◆ **Travail demandé**: À quelle date le texte sur le feedback du manager a-t-il été publié ?

Le feedback entre manager et managé : l'évidence galvaudée

Le feedback entre un manager et son équipe est souvent présenté comme une évidence, voire une injonction : " Il faut donner du feedback ", " c'est indispensable pour progresser ". Pourtant, dans la pratique, cette évidence se voit trop souvent galvaudée ou mal mise en œuvre. Le feedback se transforme alors en une formalité de plus, un échange trop rare, un exercice ennuyeux, voire une occasion de creuser encore un peu plus le fossé hiérarchique. Pourquoi cette mécanique si essentielle reste-t-elle souvent inexploitée, voire mal comprise ? Comment réanimer la dynamique du feedback pour qu'il redevienne un levier fort d'engagement, de développement et d'amélioration continue ?

Le feedback du manager, l'évidence galvaudée

Publié le 1er décembre 2024 | Mis à jour le 4 décembre 2025

Le feedback : qu'est-ce que c'est, et pourquoi est-ce vital ?

◆ **Segment de données**:
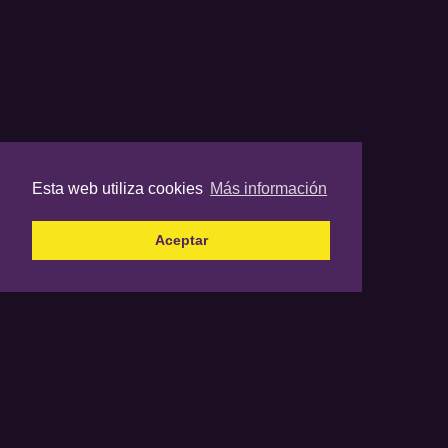
Esta web utiliza cookies
Más información
Aceptar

◆ **Votre solution**: Le 1er décembre 2024.